Son yıllarda özellikle çörtük yağı ve çörtük yağı ile birlikte adaçayı yağı ve kekik yağı karışımları ciddi anlamda mikrop öldürücü etkilerinin olduğunun ortaya konulmuş durumda olduğunu söyleyen Sarıca sözlerini şöyle sürdürdü; “bu konuda pek çok tıbbi makale yayınlanmış durumda. Biz koronavirüs salgınları sırasında özellikle kekik ve adaçayının ciddi anlamda hem tedavi gücünün olduğu hem virüslere stotiksit etkisiyle öldürdüğü hem diğer taraftan onların replikasyonunu engellediği çünkü özellikle RNA virüslerinin hızlı bir şekilde kekiğin, adaçayının aktifleri ile hem storize ediliyor, öldürebiliyor hem de çoğalması engellenebiliyor. Yani hem bulaşmayı engellemek hem ,de tedavi süreçlerinde adaçayı ve kekiği hem çaylarını kullanıp tüketebilirler hem de diğer taraftan uçucu yağlarını inhalasyon yoluyla veya sürerek kullanabilirler.”
Adaçayının üretiminde dünya ölçeğinde ciddi anlamda Rusya ve Amerika’nın hakimiyeti olduğunu kaydeden Sarıca “Ama bunun yanında çeşitlilik anlamında ve Salvia furtikoza dediğimiz Anadolu Adaçayı ve özellikleri anlamında aslında Türkiye bu konuda çok üst sıralarda. Şu anda üretim bakımından dünyada dördüncü, beşinci sıralardayız ama Türkiye’ye gen kaynaklarını ve arazilerini kullanıldığında ve susuz yetiştiği için özellikle adaçayı konusunda önümüzdeki yıllarda ciddi sıçramalar yapacaktır. Kekikte olduğu gibi adaçayında da dünya üretiminin yüzde % 70-%75’lere varan hakimiyetini sağlayacaktır. Bu konuda ciddi anlamda insanların bilinçlenmesi gerekiyor. Çünkü hem kendi sağlığımızı koruyoruz hem de ülkemize kazandırmamız gerekiyor.

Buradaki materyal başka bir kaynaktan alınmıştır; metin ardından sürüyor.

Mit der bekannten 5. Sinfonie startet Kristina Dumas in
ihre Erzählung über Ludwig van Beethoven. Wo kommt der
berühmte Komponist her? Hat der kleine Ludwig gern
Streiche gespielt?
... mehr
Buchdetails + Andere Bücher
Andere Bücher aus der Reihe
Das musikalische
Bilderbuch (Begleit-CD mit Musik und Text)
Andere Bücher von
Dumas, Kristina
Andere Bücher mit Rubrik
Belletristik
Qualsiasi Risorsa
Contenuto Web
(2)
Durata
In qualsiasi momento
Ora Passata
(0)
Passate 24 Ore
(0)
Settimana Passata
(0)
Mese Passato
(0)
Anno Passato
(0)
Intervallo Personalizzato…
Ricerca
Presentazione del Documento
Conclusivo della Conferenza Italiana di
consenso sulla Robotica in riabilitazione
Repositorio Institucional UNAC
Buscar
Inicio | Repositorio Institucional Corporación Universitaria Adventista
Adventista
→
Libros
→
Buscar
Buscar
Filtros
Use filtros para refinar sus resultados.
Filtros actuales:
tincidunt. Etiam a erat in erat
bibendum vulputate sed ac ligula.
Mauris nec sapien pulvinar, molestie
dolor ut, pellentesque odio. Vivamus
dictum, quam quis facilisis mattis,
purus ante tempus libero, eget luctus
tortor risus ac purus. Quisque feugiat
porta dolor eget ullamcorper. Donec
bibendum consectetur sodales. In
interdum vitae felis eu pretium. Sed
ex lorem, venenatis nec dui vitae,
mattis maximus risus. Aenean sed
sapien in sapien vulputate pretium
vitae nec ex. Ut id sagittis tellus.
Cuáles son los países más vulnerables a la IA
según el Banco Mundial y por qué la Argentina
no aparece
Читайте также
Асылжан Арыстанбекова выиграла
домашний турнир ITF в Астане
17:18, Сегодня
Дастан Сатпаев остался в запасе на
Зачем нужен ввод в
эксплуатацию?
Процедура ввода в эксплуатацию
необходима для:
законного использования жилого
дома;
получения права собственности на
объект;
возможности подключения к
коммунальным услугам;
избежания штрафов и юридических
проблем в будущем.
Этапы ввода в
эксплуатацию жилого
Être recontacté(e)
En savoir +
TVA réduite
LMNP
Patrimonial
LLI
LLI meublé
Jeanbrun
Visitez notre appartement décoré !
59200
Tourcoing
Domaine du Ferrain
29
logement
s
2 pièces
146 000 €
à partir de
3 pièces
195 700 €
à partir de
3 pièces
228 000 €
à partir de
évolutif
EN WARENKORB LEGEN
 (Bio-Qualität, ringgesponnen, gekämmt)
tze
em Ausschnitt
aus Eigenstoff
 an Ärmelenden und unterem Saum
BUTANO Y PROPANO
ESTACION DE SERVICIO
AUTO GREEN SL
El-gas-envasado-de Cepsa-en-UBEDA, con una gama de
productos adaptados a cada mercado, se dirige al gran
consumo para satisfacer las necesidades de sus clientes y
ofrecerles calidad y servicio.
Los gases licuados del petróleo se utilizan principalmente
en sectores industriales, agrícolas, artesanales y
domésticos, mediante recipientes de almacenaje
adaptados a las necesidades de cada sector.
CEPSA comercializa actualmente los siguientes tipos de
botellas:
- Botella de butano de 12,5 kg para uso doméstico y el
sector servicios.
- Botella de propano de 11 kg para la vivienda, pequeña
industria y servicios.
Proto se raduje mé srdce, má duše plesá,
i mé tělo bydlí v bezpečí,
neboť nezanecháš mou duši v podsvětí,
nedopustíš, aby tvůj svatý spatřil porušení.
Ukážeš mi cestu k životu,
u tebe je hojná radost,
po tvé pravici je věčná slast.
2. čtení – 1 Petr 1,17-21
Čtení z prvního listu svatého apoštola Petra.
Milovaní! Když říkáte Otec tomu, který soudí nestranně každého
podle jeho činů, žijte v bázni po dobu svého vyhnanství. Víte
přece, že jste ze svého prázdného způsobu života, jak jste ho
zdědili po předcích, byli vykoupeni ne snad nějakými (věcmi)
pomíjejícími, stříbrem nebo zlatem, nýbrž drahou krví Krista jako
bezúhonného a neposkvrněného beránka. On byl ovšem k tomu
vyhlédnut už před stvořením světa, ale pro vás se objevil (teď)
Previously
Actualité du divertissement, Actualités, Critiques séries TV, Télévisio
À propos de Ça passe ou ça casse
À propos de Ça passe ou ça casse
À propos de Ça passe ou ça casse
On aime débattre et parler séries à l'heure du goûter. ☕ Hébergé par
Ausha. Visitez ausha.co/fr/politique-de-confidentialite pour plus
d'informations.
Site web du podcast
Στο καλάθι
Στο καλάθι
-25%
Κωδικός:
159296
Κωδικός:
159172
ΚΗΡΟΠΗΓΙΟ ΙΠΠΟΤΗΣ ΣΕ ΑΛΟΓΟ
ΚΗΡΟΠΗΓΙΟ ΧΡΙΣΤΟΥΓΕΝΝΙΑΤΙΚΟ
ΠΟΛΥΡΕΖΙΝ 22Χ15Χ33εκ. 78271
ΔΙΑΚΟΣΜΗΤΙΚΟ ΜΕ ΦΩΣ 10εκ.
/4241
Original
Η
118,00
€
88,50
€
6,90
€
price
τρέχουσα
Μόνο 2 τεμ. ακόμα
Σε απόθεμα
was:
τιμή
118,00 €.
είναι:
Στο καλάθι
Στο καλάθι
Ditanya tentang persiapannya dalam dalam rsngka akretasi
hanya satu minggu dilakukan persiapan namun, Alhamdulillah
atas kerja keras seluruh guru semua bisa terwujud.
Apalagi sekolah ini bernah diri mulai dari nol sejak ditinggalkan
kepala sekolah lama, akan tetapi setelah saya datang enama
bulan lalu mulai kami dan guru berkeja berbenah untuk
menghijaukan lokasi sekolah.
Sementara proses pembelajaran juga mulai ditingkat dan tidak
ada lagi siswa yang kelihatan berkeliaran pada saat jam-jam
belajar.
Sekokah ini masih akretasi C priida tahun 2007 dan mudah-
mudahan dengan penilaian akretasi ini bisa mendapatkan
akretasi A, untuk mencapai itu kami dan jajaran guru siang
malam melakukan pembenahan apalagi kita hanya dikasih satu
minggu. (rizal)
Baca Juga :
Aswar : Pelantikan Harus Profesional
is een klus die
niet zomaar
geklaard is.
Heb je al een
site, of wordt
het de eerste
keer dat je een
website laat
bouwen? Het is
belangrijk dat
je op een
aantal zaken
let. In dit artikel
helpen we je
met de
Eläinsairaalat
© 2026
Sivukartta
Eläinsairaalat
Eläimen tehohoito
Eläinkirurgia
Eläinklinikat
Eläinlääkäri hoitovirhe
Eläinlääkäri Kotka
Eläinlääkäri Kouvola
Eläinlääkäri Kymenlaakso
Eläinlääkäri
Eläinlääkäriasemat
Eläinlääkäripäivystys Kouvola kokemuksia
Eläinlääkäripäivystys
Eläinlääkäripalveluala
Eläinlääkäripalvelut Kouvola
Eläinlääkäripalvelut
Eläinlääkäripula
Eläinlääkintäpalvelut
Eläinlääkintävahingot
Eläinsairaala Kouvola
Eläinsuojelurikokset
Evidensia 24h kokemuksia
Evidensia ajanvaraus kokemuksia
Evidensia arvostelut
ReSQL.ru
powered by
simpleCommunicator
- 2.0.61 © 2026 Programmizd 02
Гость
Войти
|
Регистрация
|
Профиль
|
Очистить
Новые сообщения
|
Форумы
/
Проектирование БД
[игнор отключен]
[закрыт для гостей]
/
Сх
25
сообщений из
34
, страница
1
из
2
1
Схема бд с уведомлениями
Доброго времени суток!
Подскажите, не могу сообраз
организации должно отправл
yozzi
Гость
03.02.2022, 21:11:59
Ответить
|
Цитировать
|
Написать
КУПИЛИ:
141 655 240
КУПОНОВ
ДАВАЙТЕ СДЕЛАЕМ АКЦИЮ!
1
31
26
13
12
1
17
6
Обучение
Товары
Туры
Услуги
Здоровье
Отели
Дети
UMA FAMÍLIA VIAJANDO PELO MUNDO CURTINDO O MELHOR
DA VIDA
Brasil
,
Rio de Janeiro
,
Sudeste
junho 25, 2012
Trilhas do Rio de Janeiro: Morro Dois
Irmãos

Biz şu an 900 dekarlık alanda adaçayı üretimi yapıyoruz. Bu konuda Türkiye’de adaçayı üretimi konusunda zannediyorum en üst sıralardayız. Bunun hem uçucu yağını üretiyoruz hem diğer taraftan kurularını üretiyoruz ki bunlar çay yapımında kullanılıyor.
Özellikle Salvia fruticosa dediğimiz Anadolu Adaçayı’nın türü içeriği yüksek olan birkaç çeşidini şu anda alanımızda da üretmiş bulunaktayız. Bir şekilde bunu tarlalarımız da arazilerimiz de lokalize edip bunun kültürünü yapmaya çalışıyoruz. Şu anda çoğaltmaya başladık. Önümüzdeki yıllarda çok daha kaliteli, içeriği çok daha zengin, antimikrobiyal özellikleri çok daha fazla olan adaçayı üretimlerine başlamış olacağız” ifadelerini kullandı.